It's as if Mufasa's death wasn't traumatic enough.

For an animated kid’s movie, The Lion King had its share of surprisingly disturbing scenes, like Mufasa‘s death at the hands of Scar, the Nazi-esque hyena rally during the “Be Prepared” sequence, and Scar getting eaten alive by hyenas at the end.

It’s actually a wonder that kids weren’t rendered into blubbering messes after watching the film.

Having said that, The Lion King would’ve served up a guaranteed dose of trauma to you and anyone else who watched it had Disney decided to stick to the original, horrific ending.

You know it’s bad when Mufasa’s death is the second most traumatising thing of The Lion King.

In this original ending, everything unfolds roughly same way up until Simba faces off Scar for the final time at the top of a fiery Pride Rock.

After Scar knocks Simba on his back and about to finish him off, Simba manages to push Scar off, causing the older lion to fall off Pride Rock.

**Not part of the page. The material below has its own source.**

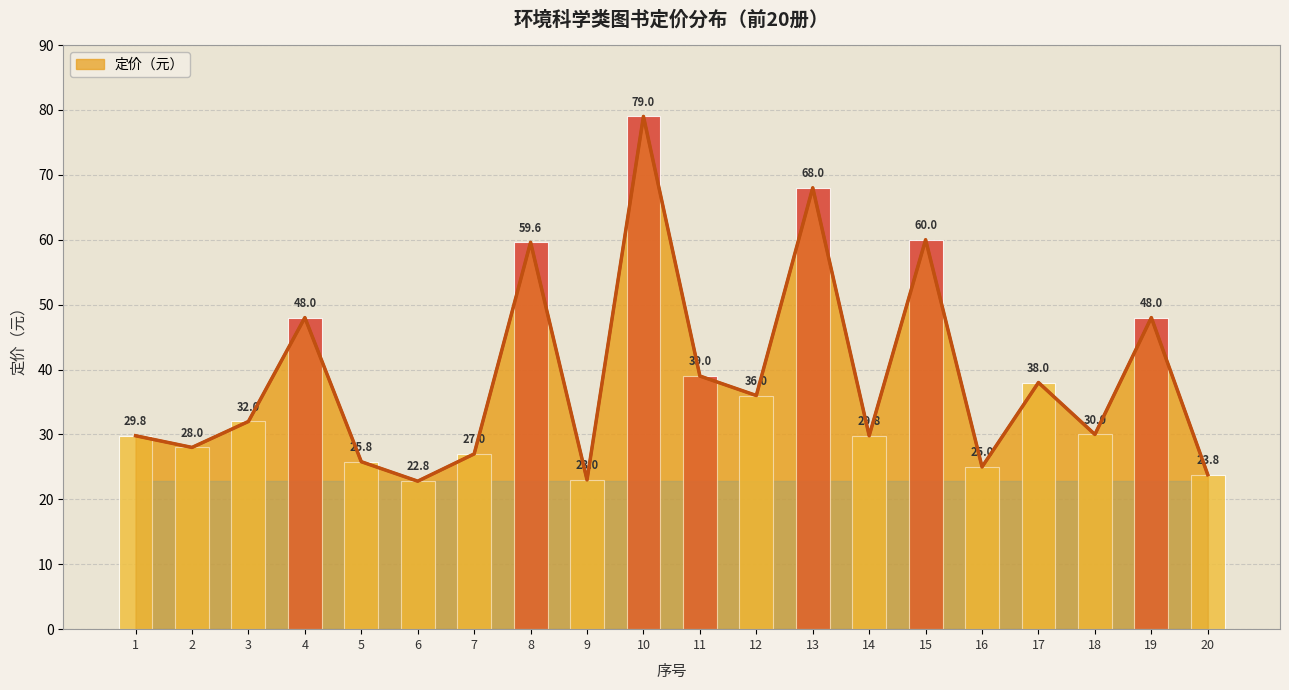

Which label corresponds to the largest value in the chart?

10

But Scar isn’t dead as he is still clinging on the edge and begging Simba to save him. Telling Simba that letting him fall will make him no better than his murderous uncle, Simba decides to help.

However, Scar is able to grab hold of Simba’s mane and throw him off the edge to his apparent death. The elder lion manages to climb back up just before the flames engulf him. Since he doesn’t see Simba, who survived the fall thanks to a perfectly placed tree that broke his fall, Scar laughs maniacally in victory just before he gets consumed by fire and burned to death.

This original ending ultimately wasn’t properly completed and only exists in storyboard form, which is for the best because those alone are trauma-inducing enough and seeing the scene fully finished would’ve been way too much to handle.

As for why the original ending was deleted, Disney rightfully thought that it was too horrific for a Disney film and thought it was more interesting (and somehow less graphic) for Scar to be mauled to death by hyenas.

This makes sense on a character level given Scar’s association with the hyenas but the “too horrific for a Disney film” reasoning is an interesting one given how the studio went with graphic deaths for some of its other animated masterpieces.

There’s Ursula being impaled and electrocuted in The Little Mermaid, Frollo falling into molten copper in The Hunchback of Notre Dame, Clayton getting hanged in Tarzan, and Gaston falling to his death in Beauty and the Beast.

So while Scar’s final death worked just fine, his original death wouldn’t have been too out of line when put alongside other Disney Renaissance films.

Perhaps having Scar laughing evilly while being roasted alive was just one step too far for a film that was already dark enough as it is.

And besides, The Lion King had already already used its “traumatise the audience” card with the death of Mufasa and rehashing it for the movie’s original ending would’ve probably scared too many folks away from what was supposed to be an animated film about lions.